• DOCUMENT EXTRACT:
* * * * *
For others of us, it was a time of decline. I owned these books (except for Tome of Magic) but rarely played with them. I was still using what I had grown up with:
Now, I did use other books. The most common ones were:

Because we never had a very defined pantheon in out worlds, but just assumed that in the D&D multiverse all these Gods and Goddesses held sway over some part of any world that existed. It was only later that this view was refined. And who couldn't use new beasties to encounter and overcome. I mean FF is still one of my favorite monster manuals.

But there were others that figured much, much less in my play, the survival guides, Manual of the Planes and Oriental Adventures were seldom referred to. They were mostly novelties, fun to look at, but not really applicable to any games we were playing. The one ninja played in our party used the single class Genin option from Dragon #121 instead of OA, we were just more comfortable with Dragon than OA.

The one we had more of an uncertain love for was the infamous Unearthed Arcana. Really, just a re-written compendium of various Dragon articles and material from other supplements, it introduced two over-powered classes into the game, a weird half class (thief-acrobats), codified rules for specialization, and a boat load of new spells. Yes, we added cantrips on our spell lists, but never found a whole lot of use for them frankly. They were true cantrips, not the cantrips of today, some of which are as powerful as third level spells used to be! I made one Cavalier, that I never ended up playing with. I think a friend of mine played a barbarian a couple of times, but we all thought he was overpowered. And everyone, who could picked up specialization, even though we really felt kind of dirty about it, and DMs kind of hated it. Which led to our love-hate relationship with UA. We just had that innate feel that this was doing something to the game none of us were really comfortable with. The power curve had begun to drift outside of the line of what we considered D&D.
* * * * *
• Limb landmark coordinates:

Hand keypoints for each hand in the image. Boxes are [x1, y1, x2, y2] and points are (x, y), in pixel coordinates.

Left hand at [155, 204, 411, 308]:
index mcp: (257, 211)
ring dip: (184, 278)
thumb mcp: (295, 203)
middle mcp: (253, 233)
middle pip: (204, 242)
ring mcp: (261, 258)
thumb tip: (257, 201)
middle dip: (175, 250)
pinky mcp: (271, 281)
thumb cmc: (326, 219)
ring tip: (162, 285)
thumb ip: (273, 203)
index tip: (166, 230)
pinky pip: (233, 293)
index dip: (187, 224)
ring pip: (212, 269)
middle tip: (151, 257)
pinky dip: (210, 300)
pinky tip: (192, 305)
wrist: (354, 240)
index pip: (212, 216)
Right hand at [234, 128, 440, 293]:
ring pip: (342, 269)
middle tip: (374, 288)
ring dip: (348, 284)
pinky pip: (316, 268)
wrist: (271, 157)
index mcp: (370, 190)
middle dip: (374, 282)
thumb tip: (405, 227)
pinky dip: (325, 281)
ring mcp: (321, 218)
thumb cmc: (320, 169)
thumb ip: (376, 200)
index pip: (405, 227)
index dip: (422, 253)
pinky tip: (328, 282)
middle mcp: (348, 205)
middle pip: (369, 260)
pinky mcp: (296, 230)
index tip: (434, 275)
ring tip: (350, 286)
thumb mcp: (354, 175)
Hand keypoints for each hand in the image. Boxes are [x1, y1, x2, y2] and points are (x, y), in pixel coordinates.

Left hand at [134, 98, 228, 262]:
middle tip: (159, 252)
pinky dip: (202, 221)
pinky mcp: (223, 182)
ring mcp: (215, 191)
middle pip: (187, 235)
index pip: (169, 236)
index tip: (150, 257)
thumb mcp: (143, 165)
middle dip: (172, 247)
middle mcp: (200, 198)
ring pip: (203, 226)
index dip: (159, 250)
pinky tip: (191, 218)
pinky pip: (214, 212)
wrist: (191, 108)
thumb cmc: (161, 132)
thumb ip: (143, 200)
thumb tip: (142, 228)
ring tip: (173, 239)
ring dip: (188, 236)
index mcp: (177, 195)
* * * * *
In the passage on early D&D books, what did the party's one ninja use in place of Oriental Adventures? These entries were drawn from a separate source.

• FINAL ANSWER:
The single class Genin option from Dragon #121.